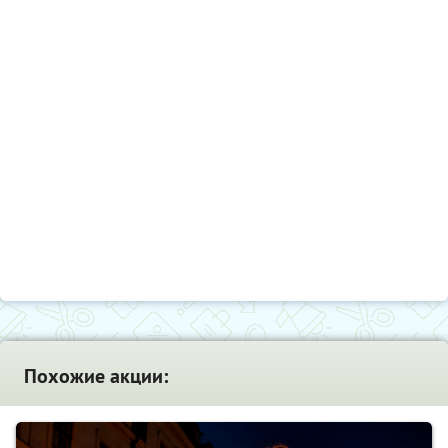
Похожие акции:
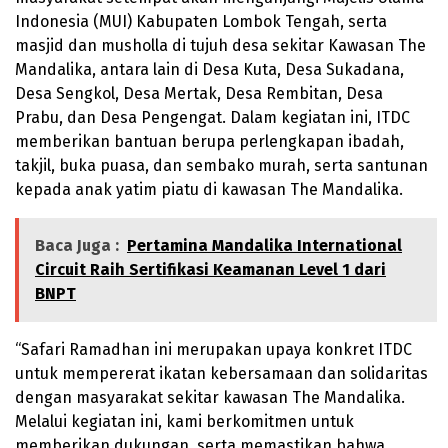
Indonesia (MUI) Kabupaten Lombok Tengah, serta
masjid dan musholla di tujuh desa sekitar Kawasan The
Mandalika, antara lain di Desa Kuta, Desa Sukadana,
Desa Sengkol, Desa Mertak, Desa Rembitan, Desa
Prabu, dan Desa Pengengat. Dalam kegiatan ini, ITDC
memberikan bantuan berupa perlengkapan ibadah,
takjil, buka puasa, dan sembako murah, serta santunan
kepada anak yatim piatu di kawasan The Mandalika.
Baca Juga :
Pertamina Mandalika International
Circuit Raih Sertifikasi Keamanan Level 1 dari
BNPT
“Safari Ramadhan ini merupakan upaya konkret ITDC
untuk mempererat ikatan kebersamaan dan solidaritas
dengan masyarakat sekitar kawasan The Mandalika.
Melalui kegiatan ini, kami berkomitmen untuk
memberikan dukungan, serta memastikan bahwa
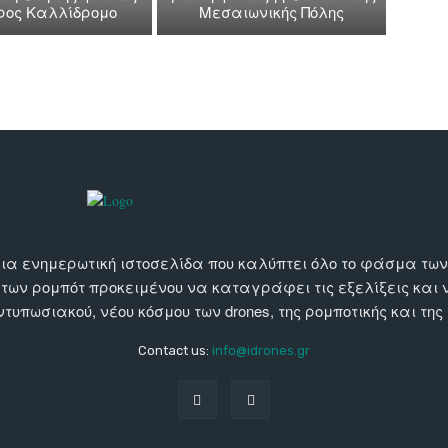
όρος Καλλίδρομο
Μεσαιωνικής Πόλης
αι μια ενημερωτική ιστοσελίδα που καλύπτει όλο το φάσμα τ
 των ρομπότ προκειμένου να καταγράφει τις εξελίξεις και
εντυπωσιακού, νέου κόσμου των drones, της ρομποτικής και της
Contact us:
info@idrones.gr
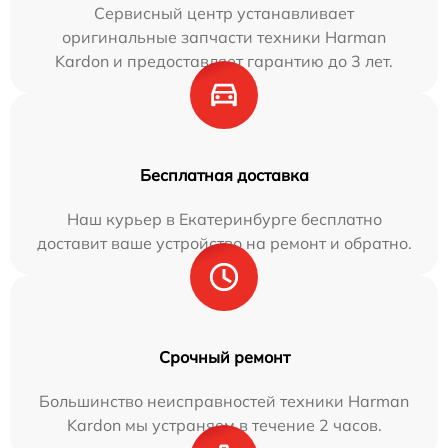
Сервисный центр устанавливает
оригинальные запчасти техники Harman
Kardon и предоставляет гарантию до 3 лет.
Бесплатная доставка
Наш курьер в Екатеринбурге бесплатно
доставит ваше устройство на ремонт и обратно.
Срочный ремонт
Большинство неисправностей техники Harman
Kardon мы устраняем в течение 2 часов.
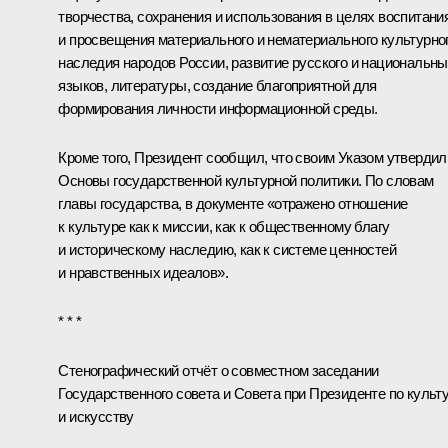
творчества, сохранения и использования в целях воспитани
и просвещения материального и нематериального культурно
наследия народов России, развитие русского и национальн
языков, литературы, создание благоприятной для
формирования личности информационной среды.
Кроме того, Президент сообщил, что своим Указом утвердил
Основы государственной культурной политики. По словам
главы государства, в документе «отражено отношение
к культуре как к миссии, как к общественному благу
и историческому наследию, как к системе ценностей
и нравственных идеалов».
* * *
Стенографический отчёт о совместном заседании
Государственного совета и Совета при Президенте по культ
и искусству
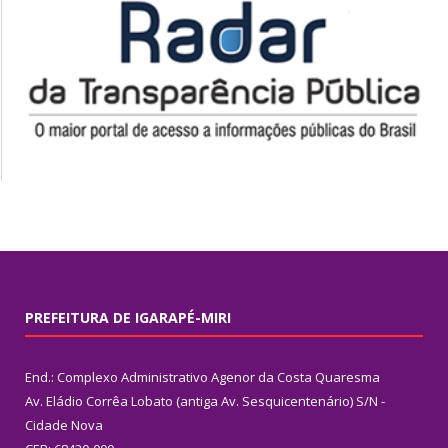
PREFEITURA DE IGARAPÉ-MIRI
End.: Complexo Administrativo Agenor da Costa Quaresma
Av. Eládio Corrêa Lobato (antiga Av. Sesquicentenário) S/N -
Cidade Nova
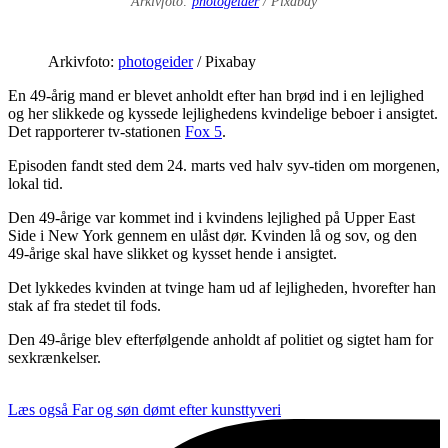
Arkivfoto:
photogeider
/ Pixabay
Arkivfoto:
photogeider
/ Pixabay
En 49-årig mand er blevet anholdt efter han brød ind i en lejlighed
og her slikkede og kyssede lejlighedens kvindelige beboer i ansigtet.
Det rapporterer tv-stationen
Fox 5
.
Episoden fandt sted dem 24. marts ved halv syv-tiden om morgenen,
lokal tid.
Den 49-årige var kommet ind i kvindens lejlighed på Upper East
Side i New York gennem en ulåst dør. Kvinden lå og sov, og den
49-årige skal have slikket og kysset hende i ansigtet.
Det lykkedes kvinden at tvinge ham ud af lejligheden, hvorefter han
stak af fra stedet til fods.
Den 49-årige blev efterfølgende anholdt af politiet og sigtet ham for
sexkrænkelser.
Læs også
Far og søn dømt efter kunsttyveri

────────────────────

Instructions to follow
Copy the data word for word. Pictures do not go in the copy.

Answer to this problem
Похожие акции:
Indonesia (MUI) Kabupaten Lombok Tengah, serta
masjid dan musholla di tujuh desa sekitar Kawasan The
Mandalika, antara lain di Desa Kuta, Desa Sukadana,
Desa Sengkol, Desa Mertak, Desa Rembitan, Desa
Prabu, dan Desa Pengengat. Dalam kegiatan ini, ITDC
memberikan bantuan berupa perlengkapan ibadah,
takjil, buka puasa, dan sembako murah, serta santunan
kepada anak yatim piatu di kawasan The Mandalika.
Baca Juga :
Pertamina Mandalika International
Circuit Raih Sertifikasi Keamanan Level 1 dari
BNPT
“Safari Ramadhan ini merupakan upaya konkret ITDC
untuk mempererat ikatan kebersamaan dan solidaritas
dengan masyarakat sekitar kawasan The Mandalika.
Melalui kegiatan ini, kami berkomitmen untuk
memberikan dukungan, serta memastikan bahwa
όρος Καλλίδρομο
Μεσαιωνικής Πόλης
αι μια ενημερωτική ιστοσελίδα που καλύπτει όλο το φάσμα τ
 των ρομπότ προκειμένου να καταγράφει τις εξελίξεις και
εντυπωσιακού, νέου κόσμου των drones, της ρομποτικής και της
Contact us:
info@idrones.gr
Сервисный центр устанавливает
оригинальные запчасти техники Harman
Kardon и предоставляет гарантию до 3 лет.
Бесплатная доставка
Наш курьер в Екатеринбурге бесплатно
доставит ваше устройство на ремонт и обратно.
Срочный ремонт
Большинство неисправностей техники Harman
Kardon мы устраняем в течение 2 часов.
творчества, сохранения и использования в целях воспитани
и просвещения материального и нематериального культурно
наследия народов России, развитие русского и национальн
языков, литературы, создание благоприятной для
формирования личности информационной среды.
Кроме того, Президент сообщил, что своим Указом утвердил
Основы государственной культурной политики. По словам
главы государства, в документе «отражено отношение
к культуре как к миссии, как к общественному благу
и историческому наследию, как к системе ценностей
и нравственных идеалов».
* * *
Стенографический отчёт о совместном заседании
Государственного совета и Совета при Президенте по культ
и искусству
PREFEITURA DE IGARAPÉ-MIRI
End.: Complexo Administrativo Agenor da Costa Quaresma
Av. Eládio Corrêa Lobato (antiga Av. Sesquicentenário) S/N -
Cidade Nova
Arkivfoto:
photogeider
/ Pixabay
Arkivfoto:
photogeider
/ Pixabay
En 49-årig mand er blevet anholdt efter han brød ind i en lejlighed
og her slikkede og kyssede lejlighedens kvindelige beboer i ansigtet.
Det rapporterer tv-stationen
Fox 5
.
Episoden fandt sted dem 24. marts ved halv syv-tiden om morgenen,
lokal tid.
Den 49-årige var kommet ind i kvindens lejlighed på Upper East
Side i New York gennem en ulåst dør. Kvinden lå og sov, og den
49-årige skal have slikket og kysset hende i ansigtet.
Det lykkedes kvinden at tvinge ham ud af lejligheden, hvorefter han
stak af fra stedet til fods.
Den 49-årige blev efterfølgende anholdt af politiet og sigtet ham for
sexkrænkelser.
Læs også
Far og søn dømt efter kunsttyveri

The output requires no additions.